• Maxime Rodinson Looks Back
    http://www.merip.org/mer/mer269/maxime-rodinson-looks-back

    Joan Mandell and Joe Stork spoke with him in April 1986, when he came to Washington for the celebration of MERIP’s fifteenth anniversary. We publish the interview here for the first time.

    What was your first view of the people and culture in Lebanon?

    I had some colonial ideas left in my mind, here and there, reinforced by study of anthropology. I remember a time I asked a Syrian man, “Did you have people gifted in mathematics, too?” He was angry, of course.

    (...)

    A big question at this time is that in 1954, the beginning of the Algerian revolution, the Party did not take a strong stand.

    I did not have much knowledge of the events in North Africa at that time.

    Did this become a big debate for you?

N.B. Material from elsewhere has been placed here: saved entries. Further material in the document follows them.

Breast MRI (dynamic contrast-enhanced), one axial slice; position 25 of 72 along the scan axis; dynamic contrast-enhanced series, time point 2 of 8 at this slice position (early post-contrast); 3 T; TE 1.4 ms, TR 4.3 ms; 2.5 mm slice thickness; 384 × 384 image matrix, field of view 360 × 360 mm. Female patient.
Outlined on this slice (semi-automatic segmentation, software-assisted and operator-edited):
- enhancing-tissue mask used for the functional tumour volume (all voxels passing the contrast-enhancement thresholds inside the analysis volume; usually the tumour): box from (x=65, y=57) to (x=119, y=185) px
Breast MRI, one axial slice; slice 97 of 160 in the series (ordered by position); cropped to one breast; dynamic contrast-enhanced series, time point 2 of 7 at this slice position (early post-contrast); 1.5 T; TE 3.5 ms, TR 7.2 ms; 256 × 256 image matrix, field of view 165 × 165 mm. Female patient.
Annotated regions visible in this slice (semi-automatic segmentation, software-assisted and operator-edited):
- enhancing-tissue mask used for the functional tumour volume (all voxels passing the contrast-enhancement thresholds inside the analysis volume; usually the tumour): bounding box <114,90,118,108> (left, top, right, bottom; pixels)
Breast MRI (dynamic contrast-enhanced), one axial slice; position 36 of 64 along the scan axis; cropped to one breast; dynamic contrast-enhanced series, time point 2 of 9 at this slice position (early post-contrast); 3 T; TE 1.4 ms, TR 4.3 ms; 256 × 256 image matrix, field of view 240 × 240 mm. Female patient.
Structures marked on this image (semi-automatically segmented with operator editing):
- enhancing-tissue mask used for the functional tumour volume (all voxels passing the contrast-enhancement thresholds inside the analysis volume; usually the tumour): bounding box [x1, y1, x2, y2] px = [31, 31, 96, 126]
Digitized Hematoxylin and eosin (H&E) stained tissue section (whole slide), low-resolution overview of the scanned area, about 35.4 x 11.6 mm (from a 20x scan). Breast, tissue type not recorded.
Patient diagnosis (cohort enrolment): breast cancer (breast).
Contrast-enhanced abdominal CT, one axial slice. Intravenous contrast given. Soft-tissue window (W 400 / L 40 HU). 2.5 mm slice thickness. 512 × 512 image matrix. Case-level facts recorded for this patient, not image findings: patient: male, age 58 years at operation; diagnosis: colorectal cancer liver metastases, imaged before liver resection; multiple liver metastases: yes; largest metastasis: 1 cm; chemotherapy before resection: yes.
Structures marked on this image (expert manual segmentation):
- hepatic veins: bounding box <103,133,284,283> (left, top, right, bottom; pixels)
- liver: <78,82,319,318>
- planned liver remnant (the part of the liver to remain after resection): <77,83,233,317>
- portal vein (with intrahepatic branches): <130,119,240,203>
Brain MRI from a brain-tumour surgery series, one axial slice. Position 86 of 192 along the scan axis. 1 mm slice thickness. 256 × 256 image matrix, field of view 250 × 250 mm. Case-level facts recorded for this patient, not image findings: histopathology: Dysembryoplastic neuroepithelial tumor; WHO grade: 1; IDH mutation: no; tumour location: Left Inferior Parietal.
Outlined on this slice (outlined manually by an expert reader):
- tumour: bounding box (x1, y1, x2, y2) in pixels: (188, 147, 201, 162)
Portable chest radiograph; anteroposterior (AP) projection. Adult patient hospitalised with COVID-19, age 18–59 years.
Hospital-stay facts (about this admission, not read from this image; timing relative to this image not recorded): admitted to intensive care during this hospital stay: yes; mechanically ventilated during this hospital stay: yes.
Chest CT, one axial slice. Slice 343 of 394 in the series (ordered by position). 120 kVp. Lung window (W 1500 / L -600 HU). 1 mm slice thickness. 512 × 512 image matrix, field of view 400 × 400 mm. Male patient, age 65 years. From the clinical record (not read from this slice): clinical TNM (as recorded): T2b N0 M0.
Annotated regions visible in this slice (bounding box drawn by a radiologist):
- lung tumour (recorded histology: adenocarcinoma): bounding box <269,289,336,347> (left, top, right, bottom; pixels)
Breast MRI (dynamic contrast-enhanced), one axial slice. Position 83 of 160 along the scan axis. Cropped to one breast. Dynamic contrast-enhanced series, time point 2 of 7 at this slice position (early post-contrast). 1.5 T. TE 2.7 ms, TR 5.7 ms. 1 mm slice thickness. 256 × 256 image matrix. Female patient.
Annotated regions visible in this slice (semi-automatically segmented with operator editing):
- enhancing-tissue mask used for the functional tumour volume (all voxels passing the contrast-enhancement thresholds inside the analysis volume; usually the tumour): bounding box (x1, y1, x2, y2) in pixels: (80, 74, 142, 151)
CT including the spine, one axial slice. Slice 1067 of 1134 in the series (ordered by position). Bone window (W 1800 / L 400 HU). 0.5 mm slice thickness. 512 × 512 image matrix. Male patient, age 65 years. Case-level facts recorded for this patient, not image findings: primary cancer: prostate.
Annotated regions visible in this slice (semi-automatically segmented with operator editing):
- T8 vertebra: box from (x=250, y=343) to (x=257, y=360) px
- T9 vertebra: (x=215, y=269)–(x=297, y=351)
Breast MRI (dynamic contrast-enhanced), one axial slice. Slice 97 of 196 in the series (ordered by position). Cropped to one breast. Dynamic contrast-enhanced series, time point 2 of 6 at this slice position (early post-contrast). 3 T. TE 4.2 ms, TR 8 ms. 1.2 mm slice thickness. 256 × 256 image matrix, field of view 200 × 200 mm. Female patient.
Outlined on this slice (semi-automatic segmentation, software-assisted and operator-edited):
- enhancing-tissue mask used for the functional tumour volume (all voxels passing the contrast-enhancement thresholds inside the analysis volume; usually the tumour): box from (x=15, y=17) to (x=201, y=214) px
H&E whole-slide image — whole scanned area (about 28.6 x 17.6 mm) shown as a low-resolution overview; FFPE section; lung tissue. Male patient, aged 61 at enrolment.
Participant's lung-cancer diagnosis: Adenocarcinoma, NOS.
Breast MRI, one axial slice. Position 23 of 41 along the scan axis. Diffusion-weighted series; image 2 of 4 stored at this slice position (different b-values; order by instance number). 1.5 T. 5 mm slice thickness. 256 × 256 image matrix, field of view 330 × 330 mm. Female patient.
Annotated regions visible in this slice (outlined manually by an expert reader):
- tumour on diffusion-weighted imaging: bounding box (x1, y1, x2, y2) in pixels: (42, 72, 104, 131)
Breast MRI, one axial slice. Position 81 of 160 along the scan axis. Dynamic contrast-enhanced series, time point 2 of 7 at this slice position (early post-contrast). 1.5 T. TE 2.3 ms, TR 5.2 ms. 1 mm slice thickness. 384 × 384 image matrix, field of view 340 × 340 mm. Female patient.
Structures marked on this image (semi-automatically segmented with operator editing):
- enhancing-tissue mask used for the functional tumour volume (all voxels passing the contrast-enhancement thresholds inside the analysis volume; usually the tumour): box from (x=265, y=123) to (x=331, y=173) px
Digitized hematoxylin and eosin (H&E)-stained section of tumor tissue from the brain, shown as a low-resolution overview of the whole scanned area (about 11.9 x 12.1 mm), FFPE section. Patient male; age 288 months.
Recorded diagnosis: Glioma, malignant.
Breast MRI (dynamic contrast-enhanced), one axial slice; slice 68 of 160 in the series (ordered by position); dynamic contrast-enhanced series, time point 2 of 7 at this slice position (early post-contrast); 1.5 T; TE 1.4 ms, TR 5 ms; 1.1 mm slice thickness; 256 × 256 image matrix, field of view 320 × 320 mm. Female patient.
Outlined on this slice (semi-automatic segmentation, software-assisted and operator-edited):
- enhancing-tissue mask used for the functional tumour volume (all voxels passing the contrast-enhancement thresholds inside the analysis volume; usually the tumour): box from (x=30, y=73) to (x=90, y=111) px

    Yes, because I was beginning to have doubts about the politics of the Party at that time, and with others we managed to ask the Party to take a stand more in favor of independence of Algeria. But we were all disciplined in the Party at that time. We got angry about the position of the Party, and more prone to associate with non-Party people — the independent left — which is taken very badly by the Party, of course. But the Party had taken great pains to demobilize. So in 1956 there were elections in France. The socialists came into power and the Party had great expectations, especially with relations to Moscow and the idea of the great alliance of the socialist parties and the Soviet Union. All this could not be endangered by secondary things like Algeria. When the new assembly [Chambre de Députes] met, the Party voted special powers for Guy Mollet in Algeria. This was the first time I dared to contradict the position of the Party. Not all the way, of course. I wanted to speak out against these special powers. They decided that they had to make that move and sacrifice a part for the whole. I began to have doubts, theoretically. I began the slow evolution toward a critique of the Party. I left two years later, in 1958.